Although I'm fairly hip to the history of electronic and experimental music, I'll also be the first to admit that my knowledge doesn't extend very far beyond some of the big names. I've heard a great deal of (and enjoyed) work by Steve Reich, Philip Glass, and Terry Riley, John Cale, and La Monte Young, but both finances and simple lack of time have kept me from delving into anything too obscure. Fortunately, New World Records is preserving many early works of the two genres, including work by more known artists, as well as those who are fairly obscure except for the hardcore.

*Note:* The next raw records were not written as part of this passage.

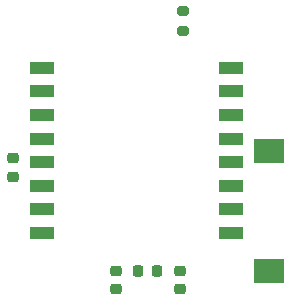
<source format=gbp>
%TF.GenerationSoftware,KiCad,Pcbnew,(7.0.0-0)*%
%TF.CreationDate,2023-03-07T12:57:00-05:00*%
%TF.ProjectId,Spatial Sense Module,53706174-6961-46c2-9053-656e7365204d,rev?*%
%TF.SameCoordinates,Original*%
%TF.FileFunction,Paste,Bot*%
%TF.FilePolarity,Positive*%
%FSLAX46Y46*%
G04 Gerber Fmt 4.6, Leading zero omitted, Abs format (unit mm)*
G04 Created by KiCad (PCBNEW (7.0.0-0)) date 2023-03-07 12:57:00*
%MOMM*%
%LPD*%
G01*
G04 APERTURE LIST*
G04 Aperture macros list*
%AMRoundRect*
0 Rectangle with rounded corners*
0 $1 Rounding radius*
0 $2 $3 $4 $5 $6 $7 $8 $9 X,Y pos of 4 corners*
0 Add a 4 corners polygon primitive as box body*
4,1,4,$2,$3,$4,$5,$6,$7,$8,$9,$2,$3,0*
0 Add four circle primitives for the rounded corners*
1,1,$1+$1,$2,$3*
1,1,$1+$1,$4,$5*
1,1,$1+$1,$6,$7*
1,1,$1+$1,$8,$9*
0 Add four rect primitives between the rounded corners*
20,1,$1+$1,$2,$3,$4,$5,0*
20,1,$1+$1,$4,$5,$6,$7,0*
20,1,$1+$1,$6,$7,$8,$9,0*
20,1,$1+$1,$8,$9,$2,$3,0*%
G04 Aperture macros list end*
%ADD10RoundRect,0.200000X-0.275000X0.200000X-0.275000X-0.200000X0.275000X-0.200000X0.275000X0.200000X0*%
%ADD11RoundRect,0.225000X-0.250000X0.225000X-0.250000X-0.225000X0.250000X-0.225000X0.250000X0.225000X0*%
%ADD12RoundRect,0.218750X-0.218750X-0.256250X0.218750X-0.256250X0.218750X0.256250X-0.218750X0.256250X0*%
%ADD13R,2.500000X2.000000*%
%ADD14R,2.000000X1.000000*%
G04 APERTURE END LIST*
D10*
%TO.C,R10*%
X198400000Y-124975000D03*
X198400000Y-126625000D03*
%TD*%
D11*
%TO.C,C20*%
X192800000Y-146975000D03*
X192800000Y-148525000D03*
%TD*%
D12*
%TO.C,L1*%
X194662500Y-147000000D03*
X196237500Y-147000000D03*
%TD*%
D13*
%TO.C,ANT1*%
X205739999Y-146974999D03*
X205739999Y-136774999D03*
%TD*%
D11*
%TO.C,C21*%
X198150000Y-146975000D03*
X198150000Y-148525000D03*
%TD*%
D14*
%TO.C,U5*%
X202499999Y-129749999D03*
X202499999Y-131749999D03*
X202499999Y-133749999D03*
X202499999Y-135749999D03*
X202499999Y-137749999D03*
X202499999Y-139749999D03*
X202499999Y-141749999D03*
X202499999Y-143749999D03*
X186499999Y-143749999D03*
X186499999Y-141749999D03*
X186499999Y-139749999D03*
X186499999Y-137749999D03*
X186499999Y-135749999D03*
X186499999Y-133749999D03*
X186499999Y-131749999D03*
X186499999Y-129749999D03*
%TD*%
D11*
%TO.C,C19*%
X184000000Y-137425000D03*
X184000000Y-138975000D03*
%TD*%
M02*

</source>
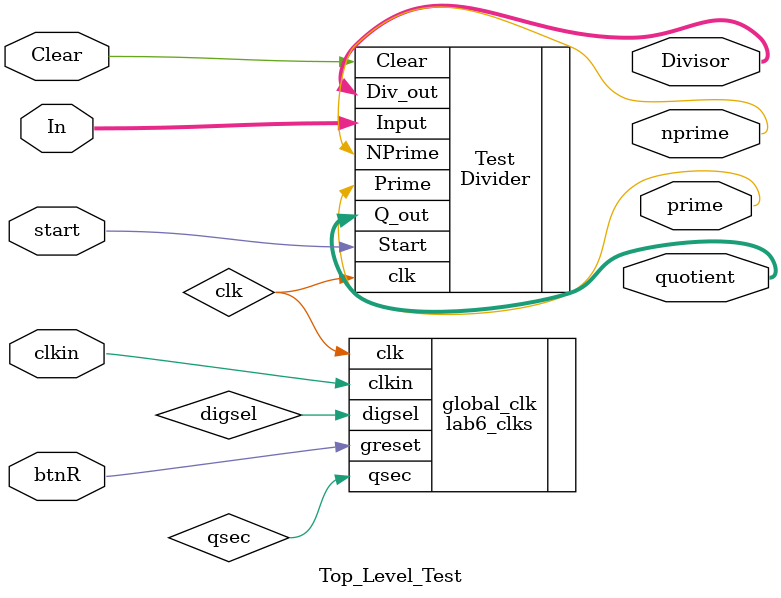
<source format=v>
`timescale 1ns / 1ps


module Top_Level_Test(
    input clkin, start, btnR, Clear,
    input [15:0] In,
    output [15:0] Divisor,
    output [15:0] quotient, 
    output nprime, prime 
    );
    
    //CLK Global
    wire clk, digsel, qsec;
    lab6_clks global_clk(.clkin(clkin), .greset(btnR), .qsec(qsec), .clk(clk), .digsel(digsel));
    
    Divider Test(.clk(clk), .Start(start), .Input(In), .Q_out(quotient), .Clear(Clear), .Div_out(Divisor), .NPrime(nprime), .Prime(prime));
    
//    //Display Module
//    wire [3:0] ring;
//    wire [3:0] Inputs;
//    wire [15:0] Out; 
//    assign Out = (Q[15:0]&ShowIn)|(divisor[15:0]&ShowDiv);
    
//    Ring_Counter Ring(.start(digsel), .clk(clk), .out(ring));
//    Selector Select(.sel(ring), .N(Out), .H(Inputs));
//    Segment_Display Display(.n(Inputs), .sego(seg));
       
//    assign an[0] = ~(ring[0]|(flash&TC_Out[0])); 
//    assign an[1] = ~(ring[1]|(flash&TC_Out[0]));
//    assign an[2] = ~(ring[2]|(flash&TC_Out[0]));
//    assign an[3] = ~(ring[3]|(flash&TC_Out[0]));
//    assign dp = 1'b1;  
    
endmodule

</source>
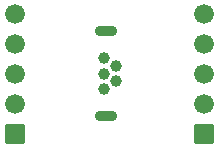
<source format=gts>
G04 Layer: TopSolderMaskLayer*
G04 EasyEDA v6.5.20, 2023-08-22 18:50:07*
G04 a67cddfb3fce44daa9051d46cbbcc19f,10*
G04 Gerber Generator version 0.2*
G04 Scale: 100 percent, Rotated: No, Reflected: No *
G04 Dimensions in millimeters *
G04 leading zeros omitted , absolute positions ,4 integer and 5 decimal *
%FSLAX45Y45*%
%MOMM*%

%AMMACRO1*1,1,$1,$2,$3*1,1,$1,$4,$5*1,1,$1,0-$2,0-$3*1,1,$1,0-$4,0-$5*20,1,$1,$2,$3,$4,$5,0*20,1,$1,$4,$5,0-$2,0-$3,0*20,1,$1,0-$2,0-$3,0-$4,0-$5,0*20,1,$1,0-$4,0-$5,$2,$3,0*4,1,4,$2,$3,$4,$5,0-$2,0-$3,0-$4,0-$5,$2,$3,0*%
%ADD10C,1.6764*%
%ADD11MACRO1,0.1016X0.7874X-0.7874X0.7874X0.7874*%
%ADD12C,1.0016*%
%ADD13O,1.9015963999999999X0.9015984*%

%LPD*%
D10*
G01*
X-799998Y508000D03*
G01*
X-799998Y254000D03*
G01*
X-799998Y0D03*
G01*
X-799998Y-254000D03*
D11*
G01*
X-799998Y-508000D03*
D10*
G01*
X799998Y508000D03*
G01*
X799998Y254000D03*
G01*
X799998Y0D03*
G01*
X799998Y-254000D03*
D11*
G01*
X799998Y-508000D03*
D12*
G01*
X-49987Y-130047D03*
G01*
X49987Y-65023D03*
G01*
X-49987Y0D03*
G01*
X49987Y65023D03*
G01*
X-49987Y130047D03*
D13*
G01*
X-28016Y-357886D03*
G01*
X-28016Y357886D03*
M02*

</source>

As the title suggests, The Oak Of Golden Dreams is a collection of works by Richard Maxfield and Harold Budd from the early 1960's. Although Harold Budd has gone on to make quite a name for himself as an ambient musician (both solo and with collaborations with Brian Eno and others), Maxfield died a drug-related death in his early 40's (like many other of the time) and his work hasn't been widely heard. It's 4 pieces by him that make up the first half of the disc, and judging by them, it's a shame that he wasn't able to continue on, as they're easily some of the most interesting pieces I've heard from the time period.
"Pastoral" opens the disc, and not unlike electronic music given the same label today, it flutters and squiggles into the realm of continuously generated electronic tones. Although it's 40 years old, and much work from the same period sounds seriously dated, it's surprising that the odd romp through the sonic spectrum still sounds fresh today with all its giggles, sputters, and hums. His "Piano Concert for David Tudor" doesn't fare quiet as well, stretching far too little out over almost 13 minutes, while his "Amazing Grace" is a minimalist tape-loop experiment that preceeds both work by Terry Riley and Steve Reich in the same area. Juxtaposing an electronic piece of his own making with a speech by James Brodie, it's definitely a bizarre piece, but has some seriously great moments.
It's his "Bacchanale" piece that is absolutely amazing, though. A collage that contains no sounds of electronic origin, it juxtaposes spoken word jazz with Korean folk music, and despite the disparate sound sources, it's absolutely amazing how the two come together (how's that for a DJ mash?). In contrast, the Harold Budd pieces are from very early on, and they definitely show his more minimal side at work. "The Oak of The Golden Dawn" layers tones from an old-school Buchla Electronic Music System (the follow-up to the Moog) over one another, while "Couer D'Orr" layers sheets of soprano sax over undulating waves of background organs. It's nowhere near Kenny G (who seems to have ruined the instrument for just about everyone else), and is instead focused on how the layers of sound interact with one another on a long-term basis. It's in this last piece that Budd seems to find his voice a little more, and the seemingly unfocused squiggling on "The Oak..." come into focus more.
If you're a fan of the artists that I mentioned in the first paragraph, this is a release that you might want to check out. As with most early minimal and experimental artists, the focus of this release is simply on interaction of sound and textures rather than 'song.' Although the release lingers a bit too much in places (namely the prepared piano piece by Maxwell and "The Oak..." by Budd), there are also some really amazing pieces on the disc, and as mentioned above, the actual sound of the pieces isn't nearly as dated as much work from the period. As with all releases on the label, there are extensive liner notes for information hounds, and recommended discographies of work for even more musical exploration.